# What to work on
From the records below, please return each line that holds the word "site".

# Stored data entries
■ ■ ■ ■ ■
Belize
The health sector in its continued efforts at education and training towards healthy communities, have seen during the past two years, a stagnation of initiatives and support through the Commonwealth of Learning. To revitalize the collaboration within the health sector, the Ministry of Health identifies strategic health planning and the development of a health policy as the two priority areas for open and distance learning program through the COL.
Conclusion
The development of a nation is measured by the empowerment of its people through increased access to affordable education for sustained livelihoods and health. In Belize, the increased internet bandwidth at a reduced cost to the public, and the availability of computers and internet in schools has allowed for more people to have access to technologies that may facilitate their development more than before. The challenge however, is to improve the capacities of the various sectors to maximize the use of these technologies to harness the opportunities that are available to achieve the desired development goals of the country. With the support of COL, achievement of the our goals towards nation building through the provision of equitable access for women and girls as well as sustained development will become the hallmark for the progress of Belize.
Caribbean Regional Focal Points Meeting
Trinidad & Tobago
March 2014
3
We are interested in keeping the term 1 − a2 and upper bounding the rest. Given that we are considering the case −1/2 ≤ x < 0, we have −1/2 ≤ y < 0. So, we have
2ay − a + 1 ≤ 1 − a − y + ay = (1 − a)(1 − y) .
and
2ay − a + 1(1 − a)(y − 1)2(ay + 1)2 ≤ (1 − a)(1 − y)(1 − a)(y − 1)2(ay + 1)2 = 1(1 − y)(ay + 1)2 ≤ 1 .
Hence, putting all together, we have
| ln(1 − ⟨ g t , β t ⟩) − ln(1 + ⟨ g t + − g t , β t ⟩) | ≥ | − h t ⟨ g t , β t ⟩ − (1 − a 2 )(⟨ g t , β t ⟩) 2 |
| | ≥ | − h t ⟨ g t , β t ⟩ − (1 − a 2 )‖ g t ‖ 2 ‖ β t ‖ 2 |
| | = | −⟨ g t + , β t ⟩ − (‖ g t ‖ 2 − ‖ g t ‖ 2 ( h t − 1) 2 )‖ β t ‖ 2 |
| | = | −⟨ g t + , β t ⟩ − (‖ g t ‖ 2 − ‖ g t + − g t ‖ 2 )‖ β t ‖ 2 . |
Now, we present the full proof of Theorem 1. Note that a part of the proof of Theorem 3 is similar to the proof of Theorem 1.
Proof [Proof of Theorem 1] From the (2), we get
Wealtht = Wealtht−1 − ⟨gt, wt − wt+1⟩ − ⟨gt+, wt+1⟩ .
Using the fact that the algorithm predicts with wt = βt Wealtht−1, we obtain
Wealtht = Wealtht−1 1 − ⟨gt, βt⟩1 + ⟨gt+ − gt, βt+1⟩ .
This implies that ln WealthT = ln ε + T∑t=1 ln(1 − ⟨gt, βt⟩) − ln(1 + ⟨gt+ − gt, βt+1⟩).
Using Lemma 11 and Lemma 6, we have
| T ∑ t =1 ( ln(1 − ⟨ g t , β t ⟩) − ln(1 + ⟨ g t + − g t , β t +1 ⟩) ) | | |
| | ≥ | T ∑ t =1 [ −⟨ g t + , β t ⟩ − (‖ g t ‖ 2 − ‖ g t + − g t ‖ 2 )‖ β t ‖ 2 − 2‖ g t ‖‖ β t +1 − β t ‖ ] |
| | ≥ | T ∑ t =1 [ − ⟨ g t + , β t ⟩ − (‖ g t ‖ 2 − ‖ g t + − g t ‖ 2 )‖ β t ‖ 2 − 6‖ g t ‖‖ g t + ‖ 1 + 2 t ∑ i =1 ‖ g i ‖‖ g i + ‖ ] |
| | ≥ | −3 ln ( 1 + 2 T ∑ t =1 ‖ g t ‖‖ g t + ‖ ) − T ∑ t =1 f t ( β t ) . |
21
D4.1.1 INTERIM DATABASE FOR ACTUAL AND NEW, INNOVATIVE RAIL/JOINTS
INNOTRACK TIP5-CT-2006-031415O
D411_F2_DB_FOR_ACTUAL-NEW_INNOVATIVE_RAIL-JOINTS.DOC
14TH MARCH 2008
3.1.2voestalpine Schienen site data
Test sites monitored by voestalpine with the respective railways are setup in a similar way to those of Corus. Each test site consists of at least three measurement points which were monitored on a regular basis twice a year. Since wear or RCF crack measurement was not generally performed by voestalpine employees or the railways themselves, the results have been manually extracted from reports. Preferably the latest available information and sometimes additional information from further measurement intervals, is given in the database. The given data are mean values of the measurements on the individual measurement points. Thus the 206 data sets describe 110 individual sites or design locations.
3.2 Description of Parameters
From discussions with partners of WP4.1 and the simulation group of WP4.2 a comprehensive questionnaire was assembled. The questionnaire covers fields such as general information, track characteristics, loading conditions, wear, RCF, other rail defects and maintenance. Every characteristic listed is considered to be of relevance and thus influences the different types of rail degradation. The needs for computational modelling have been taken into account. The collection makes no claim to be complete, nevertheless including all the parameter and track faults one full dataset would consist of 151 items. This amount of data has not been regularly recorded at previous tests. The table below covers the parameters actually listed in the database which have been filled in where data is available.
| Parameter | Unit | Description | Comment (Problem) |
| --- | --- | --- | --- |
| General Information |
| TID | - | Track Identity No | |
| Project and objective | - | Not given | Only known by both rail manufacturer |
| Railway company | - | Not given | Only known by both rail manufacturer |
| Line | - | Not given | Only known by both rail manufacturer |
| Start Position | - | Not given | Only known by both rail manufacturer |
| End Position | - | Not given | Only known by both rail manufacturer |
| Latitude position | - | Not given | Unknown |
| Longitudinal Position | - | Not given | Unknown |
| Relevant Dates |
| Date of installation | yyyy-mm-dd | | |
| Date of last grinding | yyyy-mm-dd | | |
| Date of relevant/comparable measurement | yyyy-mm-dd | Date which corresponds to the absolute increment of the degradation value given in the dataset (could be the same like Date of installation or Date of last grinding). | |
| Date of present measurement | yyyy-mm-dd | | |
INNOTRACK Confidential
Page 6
■ ■ ■ ■ ■
# Answer to this task
3.1.2voestalpine Schienen site data
Test sites monitored by voestalpine with the respective railways are setup in a similar way to those of Corus. Each test site consists of at least three measurement points which were monitored on a regular basis twice a year. Since wear or RCF crack measurement was not generally performed by voestalpine employees or the railways themselves, the results have been manually extracted from reports. Preferably the latest available information and sometimes additional information from further measurement intervals, is given in the database. The given data are mean values of the measurements on the individual measurement points. Thus the 206 data sets describe 110 individual sites or design locations.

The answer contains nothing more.